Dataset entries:

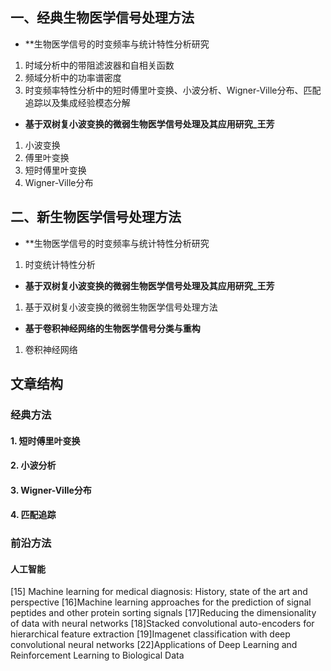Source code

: ## 一、经典生物医学信号处理方法
- **生物医学信号的时变频率与统计特性分析研究
1. 时域分析中的带阻滤波器和自相关函数
2. 频域分析中的功率谱密度
3. 时变频率特性分析中的短时傅里叶变换、小波分析、Wigner-Ville分布、匹配追踪以及集成经验模态分解

- **基于双树复小波变换的微弱生物医学信号处理及其应用研究_王芳**
1. 小波变换
2. 傅里叶变换
3. 短时傅里叶变换
4. Wigner-Ville分布




## 二、新生物医学信号处理方法
- **生物医学信号的时变频率与统计特性分析研究
1. 时变统计特性分析

- **基于双树复小波变换的微弱生物医学信号处理及其应用研究_王芳**
1. 基于双树复小波变换的微弱生物医学信号处理方法

- **基于卷积神经网络的生物医学信号分类与重构**
1. 卷积神经网络


## 文章结构
### 经典方法
#### 1. 短时傅里叶变换
#### 2. 小波分析
#### 3. Wigner-Ville分布
#### 4. 匹配追踪

### 前沿方法
#### 人工智能


[15] Machine learning for medical diagnosis: History, state of the art and perspective
[16]Machine learning approaches for the prediction of
signal peptides and other protein sorting signals
[17]Reducing the dimensionality of data with neural networks
[18]Stacked convolutional auto-encoders for hierarchical
feature extraction
[19]Imagenet classification with deep convolutional
neural networks
[22]Applications of Deep Learning and Reinforcement
Learning to Biological Data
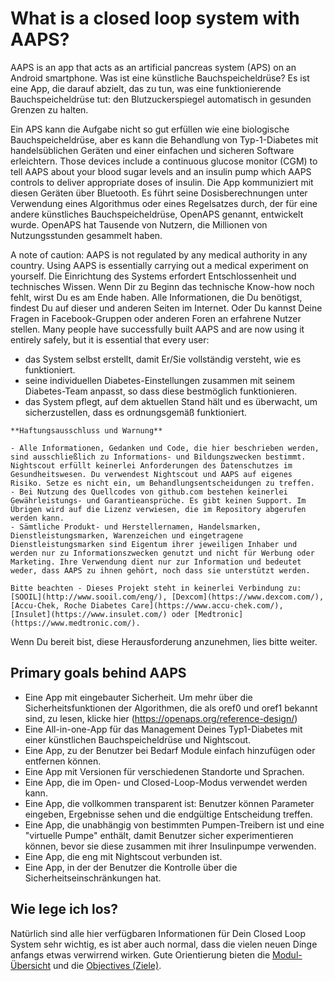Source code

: # What is a closed loop system with AAPS?

AAPS is an app that acts as an artificial pancreas system (APS) on an Android smartphone. Was ist eine künstliche Bauchspeicheldrüse? Es ist eine App, die darauf abzielt, das zu tun, was eine funktionierende Bauchspeicheldrüse tut: den Blutzuckerspiegel automatisch in gesunden Grenzen zu halten.

Ein APS kann die Aufgabe nicht so gut erfüllen wie eine biologische Bauchspeicheldrüse, aber es kann die Behandlung von Typ-1-Diabetes mit handelsüblichen Geräten und einer einfachen und sicheren Software erleichtern.  Those devices include a continuous glucose monitor (CGM) to tell AAPS about your blood sugar levels and an insulin pump which AAPS controls to deliver appropriate doses of insulin. Die App kommuniziert mit diesen Geräten über Bluetooth. Es führt seine Dosisberechnungen unter Verwendung eines Algorithmus oder eines Regelsatzes durch, der für eine andere künstliches Bauchspeicheldrüse, OpenAPS genannt, entwickelt wurde. OpenAPS hat Tausende von Nutzern, die Millionen von Nutzungsstunden gesammelt haben.

A note of caution: AAPS is not regulated by any medical authority in any country. Using AAPS is essentially carrying out a medical experiment on yourself. Die Einrichtung des Systems erfordert Entschlossenheit und technisches Wissen. Wenn Dir zu Beginn das technische Know-how noch fehlt, wirst Du es am Ende haben. Alle Informationen, die Du benötigst, findest Du auf dieser und anderen Seiten im Internet. Oder Du kannst Deine Fragen in Facebook-Gruppen oder anderen Foren an erfahrene Nutzer stellen. Many people have successfully built AAPS and are now using it entirely safely, but it is essential that every user:

- das System selbst erstellt, damit Er/Sie vollständig versteht, wie es funktioniert.
- seine individuellen Diabetes-Einstellungen zusammen mit seinem Diabetes-Team anpasst, so dass diese bestmöglich funktionieren.
- das System pflegt, auf dem aktuellen Stand hält und es überwacht, um sicherzustellen, dass es ordnungsgemäß funktioniert.

```{note}
**Haftungsausschluss und Warnung**

- Alle Informationen, Gedanken und Code, die hier beschrieben werden, sind ausschließlich zu Informations- und Bildungszwecken bestimmt. Nightscout erfüllt keinerlei Anforderungen des Datenschutzes im Gesundheitswesen. Du verwendest Nightscout und AAPS auf eigenes Risiko. Setze es nicht ein, um Behandlungsentscheidungen zu treffen.
- Bei Nutzung des Quellcodes von github.com bestehen keinerlei Gewährleistungs- und Garantieansprüche. Es gibt keinen Support. Im Übrigen wird auf die Lizenz verwiesen, die im Repository abgerufen werden kann.
- Sämtliche Produkt- und Herstellernamen, Handelsmarken, Dienstleistungsmarken, Warenzeichen und eingetragene Dienstleistungsmarken sind Eigentum ihrer jeweiligen Inhaber und werden nur zu Informationszwecken genutzt und nicht für Werbung oder Marketing. Ihre Verwendung dient nur zur Information und bedeutet weder, dass AAPS zu ihnen gehört, noch dass sie unterstützt werden.

Bitte beachten - Dieses Projekt steht in keinerlei Verbindung zu: [SOOIL](http://www.sooil.com/eng/), [Dexcom](https://www.dexcom.com/), [Accu-Chek, Roche Diabetes Care](https://www.accu-chek.com/), [Insulet](https://www.insulet.com/) oder [Medtronic](https://www.medtronic.com/).
```

Wenn Du bereit bist, diese Herausforderung anzunehmen, lies bitte weiter.

## Primary goals behind AAPS

- Eine App mit eingebauter Sicherheit. Um mehr über die Sicherheitsfunktionen der Algorithmen, die als oref0 und oref1 bekannt sind, zu lesen, klicke hier (<https://openaps.org/reference-design/>)
- Eine All-in-one-App für das Management Deines Typ1-Diabetes mit einer künstlichen Bauchspeicheldrüse und Nightscout.
- Eine App, zu der Benutzer bei Bedarf Module einfach hinzufügen oder entfernen können.
- Eine App mit Versionen für verschiedenen Standorte und Sprachen.
- Eine App, die im Open- und Closed-Loop-Modus verwendet werden kann.
- Eine App, die vollkommen transparent ist: Benutzer können Parameter eingeben, Ergebnisse sehen und die endgültige Entscheidung treffen.
- Eine App, die unabhängig von bestimmten Pumpen-Treibern ist und eine "virtuelle Pumpe" enthält, damit Benutzer sicher experimentieren können, bevor sie diese zusammen mit ihrer Insulinpumpe verwenden.
- Eine App, die eng mit Nightscout verbunden ist.
- Eine App, in der der Benutzer die Kontrolle über die Sicherheitseinschränkungen hat.

## Wie lege ich los?

Natürlich sind alle hier verfügbaren Informationen für Dein Closed Loop System sehr wichtig, es ist aber auch normal, dass die vielen neuen Dinge anfangs etwas verwirrend wirken. Gute Orientierung bieten die [Modul-Übersicht](../Module/module.md) und die [Objectives (Ziele)](../Usage/Objectives.html).
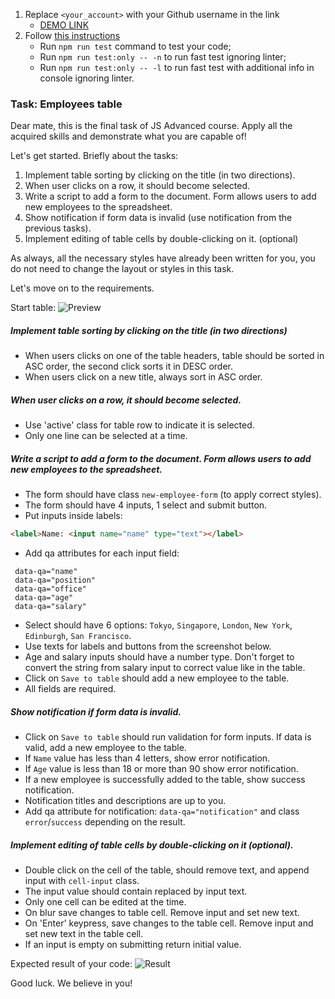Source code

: 1. Replace `<your_account>` with your Github username in the link
    - [DEMO LINK](https://kriukvlad.github.io/js_employees_table_DOM/)
2. Follow [this instructions](https://mate-academy.github.io/layout_task-guideline/)
    - Run `npm run test` command to test your code;
    - Run `npm run test:only -- -n` to run fast test ignoring linter;
    - Run `npm run test:only -- -l` to run fast test with additional info in console ignoring linter.

### Task: Employees table

Dear mate,
this is the final task of JS Advanced course. Apply all the acquired skills and demonstrate what you are capable of!

Let's get started. Briefly about the tasks:
1. Implement table sorting by clicking on the title (in two directions).
2. When user clicks on a row, it should become selected.
3. Write a script to add a form to the document. Form allows users to add new employees to the spreadsheet.
4. Show notification if form data is invalid (use notification from the previous tasks).
5. Implement editing of table cells by double-clicking on it. (optional)

As always, all the necessary styles have already been written for you, you do not need to change the layout or styles in this task.

Let's move on to the requirements.

Start table:
![Preview](./src/images/preview.png)

##### Implement table sorting by clicking on the title (in two directions)
- When users clicks on one of the table headers, table should be sorted in ASC order, the second click sorts it in DESC order.
- When users click on a new title, always sort in ASC order.

##### When user clicks on a row, it should become selected.
- Use 'active' class for table row to indicate it is selected.
- Only one line can be selected at a time.

##### Write a script to add a form to the document. Form allows users to add new employees to the spreadsheet.
- The form should have class `new-employee-form` (to apply correct styles).
- The form should have 4 inputs, 1 select and submit button.
- Put inputs inside labels:
```html
<label>Name: <input name="name" type="text"></label>
```
- Add qa attributes for each input field:
```
 data-qa="name"
 data-qa="position"
 data-qa="office"
 data-qa="age"
 data-qa="salary"
```
- Select should have 6 options: `Tokyo`, `Singapore`, `London`, `New York`, `Edinburgh`, `San Francisco`.
- Use texts for labels and buttons from the screenshot below.
- Age and salary inputs should have a number type. Don't forget to convert the string from salary input to correct value like in the table.
- Click on `Save to table` should add a new employee to the table.
- All fields are required.

##### Show notification if form data is invalid.
- Click on `Save to table` should run validation for form inputs. If data is valid, add a new employee to the table.
- If `Name` value has less than 4 letters, show error notification.
- If `Age` value is less than 18 or more than 90 show error notification.
- If a new employee is successfully added to the table, show success notification.
- Notification titles and descriptions are up to you.
- Add qa attribute for notification: `data-qa="notification"` and class `error`/`success` depending on the result.

##### Implement editing of table cells by double-clicking on it (optional).
- Double click on the cell of the table, should remove text, and append input with `cell-input` class.
- The input value should contain replaced by input text.
- Only one cell can be edited at the time.
- On blur save changes to table cell. Remove input and set new text.
- On 'Enter' keypress, save changes to the table cell. Remove input and set new text in the table cell.
- If an input is empty on submitting return initial value.

Expected result of your code:
![Result](./src/images/result.png)

Good luck. We believe in you!
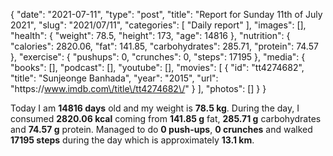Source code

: {
    "date": "2021-07-11",
    "type": "post",
    "title": "Report for Sunday 11th of July 2021",
    "slug": "2021\/07\/11",
    "categories": [
        "Daily report"
    ],
    "images": [],
    "health": {
        "weight": 78.5,
        "height": 173,
        "age": 14816
    },
    "nutrition": {
        "calories": 2820.06,
        "fat": 141.85,
        "carbohydrates": 285.71,
        "protein": 74.57
    },
    "exercise": {
        "pushups": 0,
        "crunches": 0,
        "steps": 17195
    },
    "media": {
        "books": [],
        "podcast": [],
        "youtube": [],
        "movies": [
            {
                "id": "tt4274682",
                "title": "Sunjeonge Banhada",
                "year": "2015",
                "url": "https:\/\/www.imdb.com\/title\/tt4274682\/"
            }
        ],
        "photos": []
    }
}

Today I am <strong>14816 days</strong> old and my weight is <strong>78.5 kg</strong>. During the day, I consumed <strong>2820.06 kcal</strong> coming from <strong>141.85 g</strong> fat, <strong>285.71 g</strong> carbohydrates and <strong>74.57 g</strong> protein. Managed to do <strong>0 push-ups</strong>, <strong>0 crunches</strong> and walked <strong>17195 steps</strong> during the day which is approximately <strong>13.1 km</strong>.
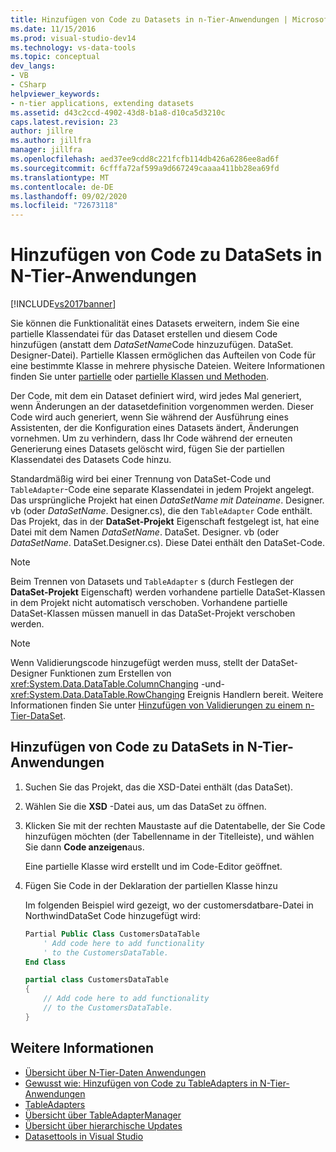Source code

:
 ```yaml
---
title: Hinzufügen von Code zu Datasets in n-Tier-Anwendungen | Microsoft-Dokumentation
ms.date: 11/15/2016
ms.prod: visual-studio-dev14
ms.technology: vs-data-tools
ms.topic: conceptual
dev_langs:
- VB
- CSharp
helpviewer_keywords:
- n-tier applications, extending datasets
ms.assetid: d43c2ccd-4902-43d8-b1a8-d10ca5d3210c
caps.latest.revision: 23
author: jillre
ms.author: jillfra
manager: jillfra
ms.openlocfilehash: aed37ee9cdd8c221fcfb114db426a6286ee8ad6f
ms.sourcegitcommit: 6cfffa72af599a9d667249caaaa411bb28ea69fd
ms.translationtype: MT
ms.contentlocale: de-DE
ms.lasthandoff: 09/02/2020
ms.locfileid: "72673118"
---
```

# <a name="add-code-to-datasets-in-n-tier-applications"></a>Hinzufügen von Code zu DataSets in N-Tier-Anwendungen
[!INCLUDE[vs2017banner](../includes/vs2017banner.md)]

Sie können die Funktionalität eines Datasets erweitern, indem Sie eine partielle Klassendatei für das Dataset erstellen und diesem Code hinzufügen (anstatt dem *DataSetName*Code hinzuzufügen. DataSet. Designer-Datei). Partielle Klassen ermöglichen das Aufteilen von Code für eine bestimmte Klasse in mehrere physische Dateien. Weitere Informationen finden Sie unter [partielle](https://msdn.microsoft.com/library/7adaef80-f435-46e1-970a-269fff63b448) oder [partielle Klassen und Methoden](https://msdn.microsoft.com/library/804cecb7-62db-4f97-a99f-60975bd59fa1).

Der Code, mit dem ein Dataset definiert wird, wird jedes Mal generiert, wenn Änderungen an der datasetdefinition vorgenommen werden. Dieser Code wird auch generiert, wenn Sie während der Ausführung eines Assistenten, der die Konfiguration eines Datasets ändert, Änderungen vornehmen. Um zu verhindern, dass Ihr Code während der erneuten Generierung eines Datasets gelöscht wird, fügen Sie der partiellen Klassendatei des Datasets Code hinzu.

Standardmäßig wird bei einer Trennung von DataSet-Code und `TableAdapter`-Code eine separate Klassendatei in jedem Projekt angelegt. Das ursprüngliche Projekt hat einen *DataSetName mit Dateiname*. Designer. vb (oder *DataSetName*. Designer.cs), die den `TableAdapter` Code enthält. Das Projekt, das in der **DataSet-Projekt** Eigenschaft festgelegt ist, hat eine Datei mit dem Namen *DataSetName*. DataSet. Designer. vb (oder *DataSetName*. DataSet.Designer.cs). Diese Datei enthält den DataSet-Code.

> [!NOTE]
> Beim Trennen von Datasets und `TableAdapter` s (durch Festlegen der **DataSet-Projekt** Eigenschaft) werden vorhandene partielle DataSet-Klassen in dem Projekt nicht automatisch verschoben. Vorhandene partielle DataSet-Klassen müssen manuell in das DataSet-Projekt verschoben werden.

> [!NOTE]
> Wenn Validierungscode hinzugefügt werden muss, stellt der DataSet-Designer Funktionen zum Erstellen von <xref:System.Data.DataTable.ColumnChanging> -und- <xref:System.Data.DataTable.RowChanging> Ereignis Handlern bereit. Weitere Informationen finden Sie unter [Hinzufügen von Validierungen zu einem n-Tier-DataSet](../data-tools/add-validation-to-an-n-tier-dataset.md).

## <a name="add-code-to-datasets-in-n-tier-applications"></a>Hinzufügen von Code zu DataSets in N-Tier-Anwendungen

1. Suchen Sie das Projekt, das die XSD-Datei enthält (das DataSet).

2. Wählen Sie die **XSD** -Datei aus, um das DataSet zu öffnen.

3. Klicken Sie mit der rechten Maustaste auf die Datentabelle, der Sie Code hinzufügen möchten (der Tabellenname in der Titelleiste), und wählen Sie dann **Code anzeigen**aus.

     Eine partielle Klasse wird erstellt und im Code-Editor geöffnet.

4. Fügen Sie Code in der Deklaration der partiellen Klasse hinzu

     Im folgenden Beispiel wird gezeigt, wo der customersdatbare-Datei in NorthwindDataSet Code hinzugefügt wird:

    ```vb
    Partial Public Class CustomersDataTable
        ' Add code here to add functionality
        ' to the CustomersDataTable.
    End Class
    ```

    ```csharp
    partial class CustomersDataTable
    {
        // Add code here to add functionality
        // to the CustomersDataTable.
    }
    ```

## <a name="see-also"></a>Weitere Informationen

- [Übersicht über N-Tier-Daten Anwendungen](../data-tools/n-tier-data-applications-overview.md)
- [Gewusst wie: Hinzufügen von Code zu TableAdapters in N-Tier-Anwendungen](../data-tools/add-code-to-tableadapters-in-n-tier-applications.md)
- [TableAdapters](https://msdn.microsoft.com/library/09416de9-134c-4dc7-8262-6c8d81e3f364)
- [Übersicht über TableAdapterManager](https://msdn.microsoft.com/library/33076d42-6b41-491a-ac11-6c6339aea650)
- [Übersicht über hierarchische Updates](https://msdn.microsoft.com/library/c4f8e8b9-e4a5-4a02-8462-d03d1e8222d6)
- [Datasettools in Visual Studio](../data-tools/dataset-tools-in-visual-studio.md)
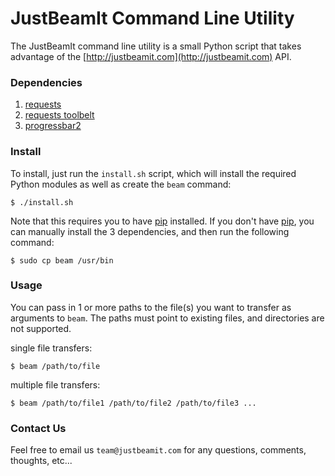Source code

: # JustBeamIt Command Line Utility

The JustBeamIt command line utility is a small Python script that takes advantage of the [http://justbeamit.com](http://justbeamit.com) API.

### **Dependencies**

  1. [requests](http://docs.python-requests.org/en/latest/)
  2. [requests toolbelt](https://github.com/sigmavirus24/requests-toolbelt)
  3. [progressbar2](https://github.com/WoLpH/python-progressbar)

### **Install**

To install, just run the `install.sh` script, which will install the required Python modules as well as create the `beam` command:

    $ ./install.sh

Note that this requires you to have [pip](https://pip.pypa.io/en/latest/index.html) installed. If you don't have [pip](https://pip.pypa.io/en/latest/index.html), you can manually install the 3 dependencies, and then run the following command:

    $ sudo cp beam /usr/bin

### **Usage**

You can pass in 1 or more paths to the file(s) you want to transfer as arguments to `beam`. The paths must point to existing files, and directories are not supported.

single file transfers:

    $ beam /path/to/file

multiple file transfers:

    $ beam /path/to/file1 /path/to/file2 /path/to/file3 ...

### **Contact Us**

Feel free to email us `team@justbeamit.com` for any questions, comments, thoughts, etc...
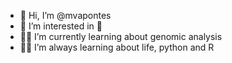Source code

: - 👋 Hi, I’m @mvapontes
- 👀 I’m interested in 🍄
- 🧑‍💻 I’m currently learning about genomic analysis
- 🕵️‍♀️ I’m always learning about life, python and R

<!---
mvapontes/mvapontes is a ✨ special ✨ repository because its `README.md` (this file) appears on your GitHub profile.
You can click the Preview link to take a look at your changes.
--->
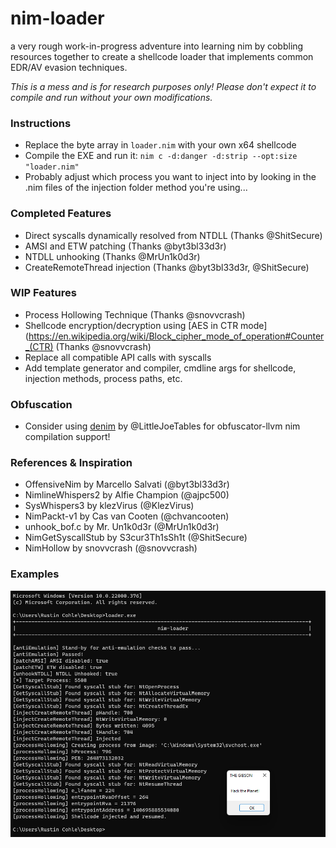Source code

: # nim-loader 

a very rough work-in-progress adventure into learning nim by cobbling resources together to create 
a shellcode loader that implements common EDR/AV evasion techniques.

*This is a mess and is for research purposes only! Please don't expect it to compile and run without your own modifications.*


### Instructions
- Replace the byte array in `loader.nim` with your own x64 shellcode
- Compile the EXE and run it: `nim c -d:danger -d:strip --opt:size "loader.nim"`
- Probably adjust which process you want to inject into by looking in the .nim files of the injection folder method you're using...

### Completed Features
- Direct syscalls dynamically resolved from NTDLL (Thanks @ShitSecure)
- AMSI and ETW patching (Thanks @byt3bl33d3r)
- NTDLL unhooking (Thanks @MrUn1k0d3r)
- CreateRemoteThread injection (Thanks @byt3bl33d3r, @ShitSecure)

### WIP Features
- Process Hollowing Technique (Thanks @snovvcrash)
- Shellcode encryption/decryption using [AES in CTR mode](https://en.wikipedia.org/wiki/Block_cipher_mode_of_operation#Counter_(CTR) (Thanks @snovvcrash)
- Replace all compatible API calls with syscalls
- Add template generator and compiler, cmdline args for shellcode, injection methods, process paths, etc.

### Obfuscation
- Consider using [denim](https://github.com/moloch--/denim) by @LittleJoeTables for obfuscator-llvm nim compilation support!


### References & Inspiration
- OffensiveNim by Marcello Salvati (@byt3bl33d3r)
- NimlineWhispers2 by Alfie Champion (@ajpc500)
- SysWhispers3 by klezVirus (@KlezVirus)
- NimPackt-v1 by Cas van Cooten (@chvancooten)
- unhook_bof.c by Mr. Un1k0d3r (@MrUn1k0d3r)
- NimGetSyscallStub by S3cur3Th1sSh1t (@ShitSecure)
- NimHollow by snovvcrash (@snovvcrash)

### Examples
<p align="center">
    <img src="screenshots/example.png">
</p>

Your instructions
Read the data above and count the lines that include "können". Answer only with the count.

Task result
4